▶ Exercise prompt
Drop the images, then output the listing exactly.

▶ Recorded data

[Start of section]

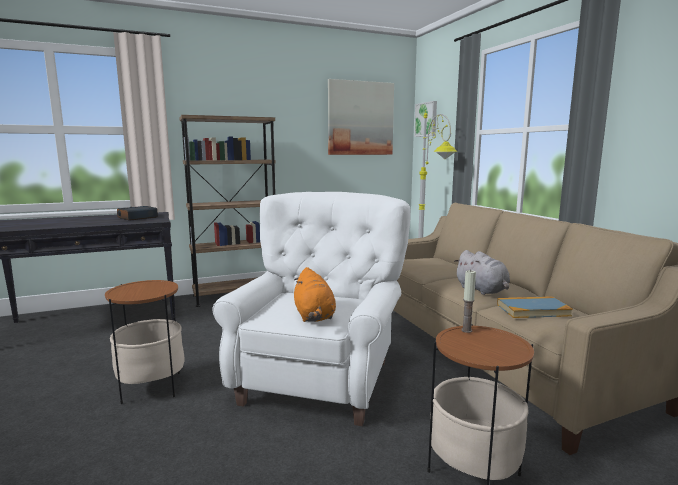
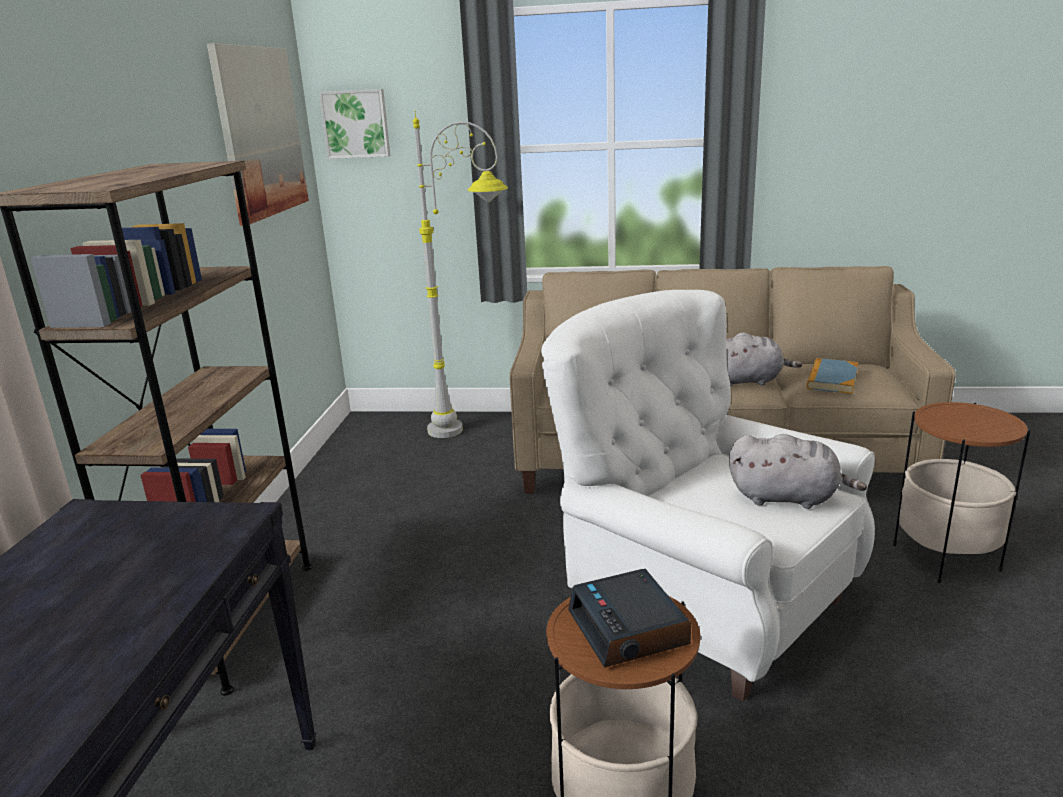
camera: 60 degrees left, 10 degrees up
alarm clock [117,206,158,221] -> alarm clock moved to [568,569,691,668]
orange plush toy [294,267,336,322] -> grey plush toy [729,434,867,509]
candle [461,270,476,333] -> none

[End of section]

▶ Response
camera: 60 degrees left, 10 degrees up
alarm clock [117,206,158,221] -> alarm clock moved to [568,569,691,668]
orange plush toy [294,267,336,322] -> grey plush toy [729,434,867,509]
candle [461,270,476,333] -> none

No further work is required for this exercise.